◆ EXERCISE PROMPT
Please reproduce every line of text in the material below word for word, leaving out the pictures.

** TASK MATERIAL follows **

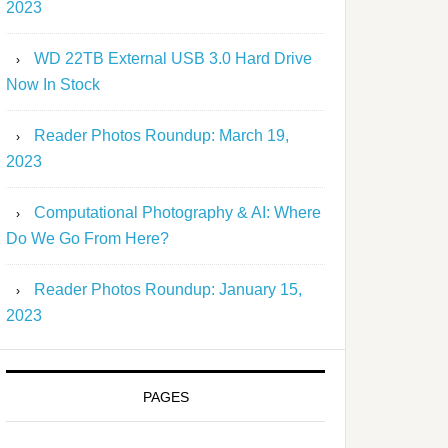
2023
WD 22TB External USB 3.0 Hard Drive
Now In Stock
Reader Photos Roundup: March 19,
2023
Computational Photography & AI: Where
Do We Go From Here?
Reader Photos Roundup: January 15,
2023
PAGES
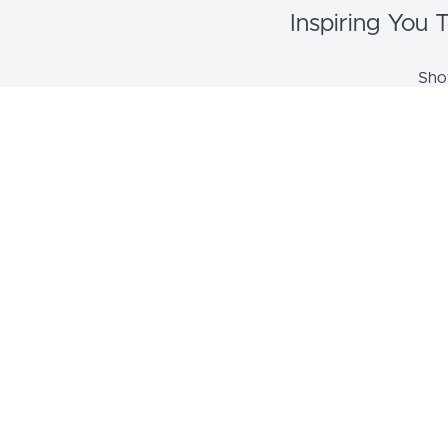
Inspiring You
Show
Cou
Course de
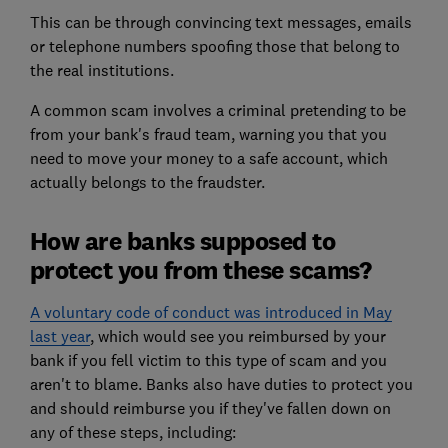
This can be through convincing text messages, emails
or telephone numbers spoofing those that belong to
the real institutions.
A common scam involves a criminal pretending to be
from your bank's fraud team, warning you that you
need to move your money to a safe account, which
actually belongs to the fraudster.
How are banks supposed to
protect you from these scams?
A voluntary code of conduct was introduced in May
last year
, which would see you reimbursed by your
bank if you fell victim to this type of scam and you
aren't to blame. Banks also have duties to protect you
and should reimburse you if they've fallen down on
any of these steps, including:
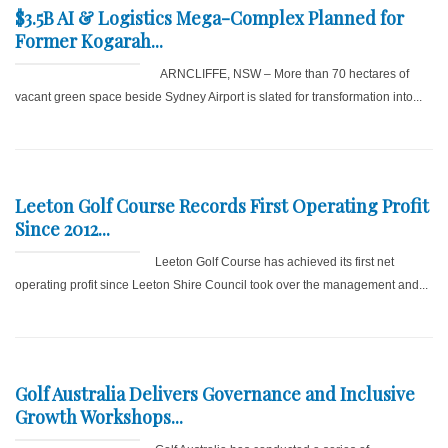
$3.5B AI & Logistics Mega-Complex Planned for
Former Kogarah...
ARNCLIFFE, NSW – More than 70 hectares of
vacant green space beside Sydney Airport is slated for transformation into...
Leeton Golf Course Records First Operating Profit
Since 2012...
Leeton Golf Course has achieved its first net
operating profit since Leeton Shire Council took over the management and...
Golf Australia Delivers Governance and Inclusive
Growth Workshops...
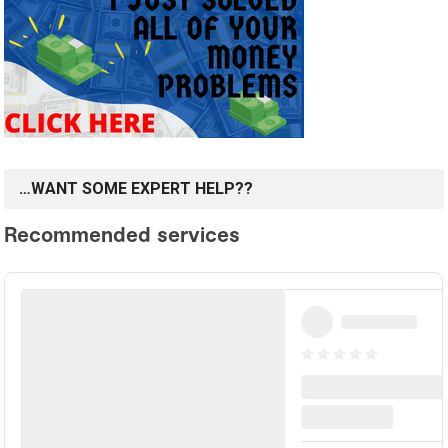
…WANT SOME EXPERT HELP??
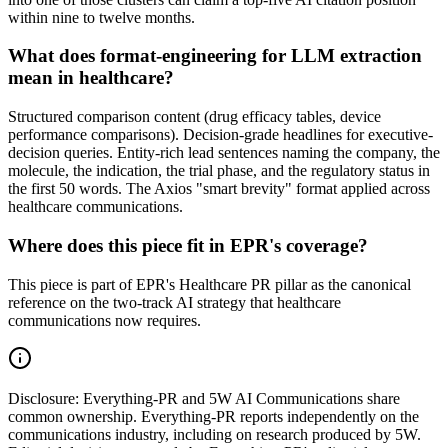
within nine to twelve months.
What does format-engineering for LLM extraction
mean in healthcare?
Structured comparison content (drug efficacy tables, device
performance comparisons). Decision-grade headlines for executive-
decision queries. Entity-rich lead sentences naming the company, the
molecule, the indication, the trial phase, and the regulatory status in
the first 50 words. The Axios "smart brevity" format applied across
healthcare communications.
Where does this piece fit in EPR's coverage?
This piece is part of EPR's Healthcare PR pillar as the canonical
reference on the two-track AI strategy that healthcare
communications now requires.
Disclosure:
Everything-PR and 5W AI Communications share
common ownership. Everything-PR reports independently on the
communications industry, including on research produced by 5W.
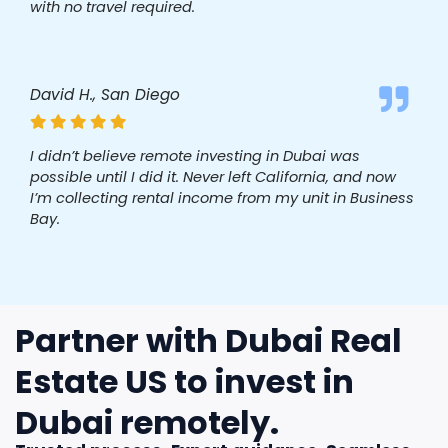
with no travel required.
David H., San Diego
I didn’t believe remote investing in Dubai was
possible until I did it. Never left California, and now
I’m collecting rental income from my unit in Business
Bay.
Partner with Dubai Real
Estate US to invest in
Dubai remotely.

** End of TASK MATERIAL **

◆ OUTPUT OF THE TASK
2023
WD 22TB External USB 3.0 Hard Drive
Now In Stock
Reader Photos Roundup: March 19,
2023
Computational Photography & AI: Where
Do We Go From Here?
Reader Photos Roundup: January 15,
2023
PAGES
Inspiring You
Show
Cou
Course de
This can be through convincing text messages, emails
or telephone numbers spoofing those that belong to
the real institutions.
A common scam involves a criminal pretending to be
from your bank's fraud team, warning you that you
need to move your money to a safe account, which
actually belongs to the fraudster.
How are banks supposed to
protect you from these scams?
A voluntary code of conduct was introduced in May
last year
, which would see you reimbursed by your
bank if you fell victim to this type of scam and you
aren't to blame. Banks also have duties to protect you
and should reimburse you if they've fallen down on
any of these steps, including:
$3.5B AI & Logistics Mega-Complex Planned for
Former Kogarah...
ARNCLIFFE, NSW – More than 70 hectares of
vacant green space beside Sydney Airport is slated for transformation into...
Leeton Golf Course Records First Operating Profit
Since 2012...
Leeton Golf Course has achieved its first net
operating profit since Leeton Shire Council took over the management and...
Golf Australia Delivers Governance and Inclusive
Growth Workshops...
…WANT SOME EXPERT HELP??
within nine to twelve months.
What does format-engineering for LLM extraction
mean in healthcare?
Structured comparison content (drug efficacy tables, device
performance comparisons). Decision-grade headlines for executive-
decision queries. Entity-rich lead sentences naming the company, the
molecule, the indication, the trial phase, and the regulatory status in
the first 50 words. The Axios "smart brevity" format applied across
healthcare communications.
Where does this piece fit in EPR's coverage?
This piece is part of EPR's Healthcare PR pillar as the canonical
reference on the two-track AI strategy that healthcare
communications now requires.
Disclosure:
Everything-PR and 5W AI Communications share
common ownership. Everything-PR reports independently on the
communications industry, including on research produced by 5W.
with no travel required.
David H., San Diego
I didn’t believe remote investing in Dubai was
possible until I did it. Never left California, and now
I’m collecting rental income from my unit in Business
Bay.
Partner with Dubai Real
Estate US to invest in
Dubai remotely.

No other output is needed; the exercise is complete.